Limitation: keys containing a literal . are not supported — the dot is always treated as a segment separator.

ImmosquareYaml.parse_path("fr.app.title")
# => ["fr", "app", "title"]

ImmosquareYaml.parse_path("fr.statuses.\"yes\"")
# => ["fr", "statuses", "yes"]

ImmosquareYaml.parse_path("fr.counts.\"42\"")
# => ["fr", "counts", "42"]

Round-trip example:

hash = ImmosquareYaml.parse("config/locales/fr.yml")

ImmosquareYaml.flatten_keys(hash).each do |path|
  value = hash.dig(*ImmosquareYaml.parse_path(path))
  puts "#{path} = #{value.inspect}"
end

Delete paths

delete_paths removes one or more dot-paths from a YAML file. The file is parsed, leaves are deleted, empty parent maps are pruned recursively, and the result is rewritten through dump so the formatting (sort, quoting, literal blocks) is preserved.

It accepts a single path or an Array<String>. Reserved (yes, no, true, ...) and purely numeric segments must be wrapped in "...", exactly like the output of flatten_keys.

##  Remove a single key
ImmosquareYaml.delete_paths("config/locales/fr.yml", "fr.app.leases.statuses.archived")
##  => { :deleted => ["fr.app.leases.statuses.archived"], :not_found => [] }

##  Remove several at once — empty parents are pruned automatically
ImmosquareYaml.delete_paths("config/locales/fr.yml", [
  "fr.app.leases.title",
  "fr.app.leases.statuses.active",
  "fr.app.leases.statuses.archived"
])
##  => { :deleted => [...], :not_found => [...] }

##  Reserved or numeric segments are quoted in the dot-path
ImmosquareYaml.delete_paths("config/locales/fr.yml", "fr.statuses.\"yes\"")

##  Write to a different output instead of overwriting in place
ImmosquareYaml.delete_paths("config/locales/fr.yml", "fr.app.foo", :output => "tmp/cleaned.fr.yml")

##  Keep insertion order instead of sorting (default: sort: true)
ImmosquareYaml.delete_paths("config/locales/fr.yml", "fr.app.foo", :sort => false)

Returns false if the file cannot be parsed (or if its root is not a mapping).

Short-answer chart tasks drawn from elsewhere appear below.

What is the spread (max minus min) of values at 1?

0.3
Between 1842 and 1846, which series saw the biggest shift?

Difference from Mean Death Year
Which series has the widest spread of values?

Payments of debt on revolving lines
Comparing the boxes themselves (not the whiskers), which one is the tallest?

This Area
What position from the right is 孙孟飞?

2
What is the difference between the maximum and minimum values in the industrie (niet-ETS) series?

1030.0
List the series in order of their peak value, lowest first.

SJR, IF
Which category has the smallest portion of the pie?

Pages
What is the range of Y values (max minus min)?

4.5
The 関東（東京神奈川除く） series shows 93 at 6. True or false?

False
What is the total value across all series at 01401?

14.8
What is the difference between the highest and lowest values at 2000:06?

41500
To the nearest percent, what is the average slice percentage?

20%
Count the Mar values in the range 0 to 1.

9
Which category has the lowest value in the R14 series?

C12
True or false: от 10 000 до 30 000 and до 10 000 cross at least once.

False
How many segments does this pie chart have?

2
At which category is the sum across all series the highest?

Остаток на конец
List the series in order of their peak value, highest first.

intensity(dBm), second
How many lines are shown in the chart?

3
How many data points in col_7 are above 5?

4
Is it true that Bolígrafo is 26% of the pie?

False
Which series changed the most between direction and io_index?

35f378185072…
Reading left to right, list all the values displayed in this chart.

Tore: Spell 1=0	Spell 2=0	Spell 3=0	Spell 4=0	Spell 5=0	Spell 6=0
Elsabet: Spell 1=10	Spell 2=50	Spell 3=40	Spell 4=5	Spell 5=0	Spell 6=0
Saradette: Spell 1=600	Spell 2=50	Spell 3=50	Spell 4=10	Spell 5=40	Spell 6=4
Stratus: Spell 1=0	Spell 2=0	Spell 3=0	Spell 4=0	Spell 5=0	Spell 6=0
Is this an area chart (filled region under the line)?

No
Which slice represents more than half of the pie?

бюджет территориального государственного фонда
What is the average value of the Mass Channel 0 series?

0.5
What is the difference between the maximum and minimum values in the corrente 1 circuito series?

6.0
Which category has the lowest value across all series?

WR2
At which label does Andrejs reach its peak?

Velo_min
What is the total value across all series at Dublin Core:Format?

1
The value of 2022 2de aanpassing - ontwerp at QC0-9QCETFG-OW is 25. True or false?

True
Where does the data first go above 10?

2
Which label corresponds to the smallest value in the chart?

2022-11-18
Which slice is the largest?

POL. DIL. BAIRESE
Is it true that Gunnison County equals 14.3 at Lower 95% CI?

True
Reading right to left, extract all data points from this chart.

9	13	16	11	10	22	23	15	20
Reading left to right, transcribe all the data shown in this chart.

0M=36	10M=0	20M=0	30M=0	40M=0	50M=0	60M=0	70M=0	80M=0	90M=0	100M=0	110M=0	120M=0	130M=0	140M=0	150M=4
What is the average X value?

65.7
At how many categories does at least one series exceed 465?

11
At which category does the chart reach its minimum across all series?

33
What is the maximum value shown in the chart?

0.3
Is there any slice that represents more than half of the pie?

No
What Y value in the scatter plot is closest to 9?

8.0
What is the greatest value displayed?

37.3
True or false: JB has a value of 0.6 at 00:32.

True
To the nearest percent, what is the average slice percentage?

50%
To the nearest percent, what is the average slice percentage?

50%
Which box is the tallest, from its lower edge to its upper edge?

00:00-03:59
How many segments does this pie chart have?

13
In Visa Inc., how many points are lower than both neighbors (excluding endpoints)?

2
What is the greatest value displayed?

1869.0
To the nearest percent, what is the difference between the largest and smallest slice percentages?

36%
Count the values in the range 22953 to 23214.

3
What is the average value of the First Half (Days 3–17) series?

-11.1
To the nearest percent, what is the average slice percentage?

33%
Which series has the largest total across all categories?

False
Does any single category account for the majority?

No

Returns {:deleted, :not_found} otherwise — paths that don't exist in the file are simply reported in :not_found, never raised.

Note : the file is always rewritten through dump, even when every path is reported as :not_found. Calling delete_paths therefore doubles as a clean (sort + reformat) on the target file. Pass :output => "..." if you want to write elsewhere instead of overwriting in place.


How it works

parse calls Psych.parse_file to get a YAML AST, then walks it:

  • Psych::Nodes::Mapping → Ruby Hash (keys always cast to String)
  • Psych::Nodes::Sequence → Ruby Array
  • Psych::Nodes::ScalarString, Integer, Float or nil, with the Norway exception applied at the leaf

dump walks the resulting hash and writes YAML manually:

  • Reserved or numeric keys are wrapped in double quotes
  • Strings containing \n are emitted as | or |- blocks
  • Strings that would be ambiguous in plain form are double-quoted by default; values containing " or \ (and no \t) are single-quoted instead, with ' doubled
  • Arrays are delegated to Psych.dump and re-indented to match the surrounding block

clean is just parse + (optional sort) + dump, written to disk.


What it does NOT do

  • It does not preserve YAML comments. Psych drops them at parse time, and so does this gem.
  • It does not preserve YAML anchors (&foo / *foo) as anchors — they are resolved into duplicated values during parse. This is fine for translation files, which never use anchors in practice.
  • It does not handle multi-document streams (--- separators with multiple docs). Only the first document is read.
  • It is not designed for arbitrary YAML — it is tuned for Rails translation files. If your file has Ruby objects, custom tags, or complex anchors, use Psych directly.

Contributing

Issues and pull requests welcome at github.com/immosquare/immosquare-yaml.

The test suite lives in spec/. Run it with:

bundle exec rspec

Edge-case fixtures live in spec/fixtures/edge_cases.fr.yml and exercise: the Norway problem, numeric keys, deep nesting, Rails interpolation, pluralization, inline HTML, emojis, typographic quote normalization, folded scalars, literal blocks, lists, special leading characters, quoting triggers, null values, formatted prices, and various key naming conventions.


License

MIT.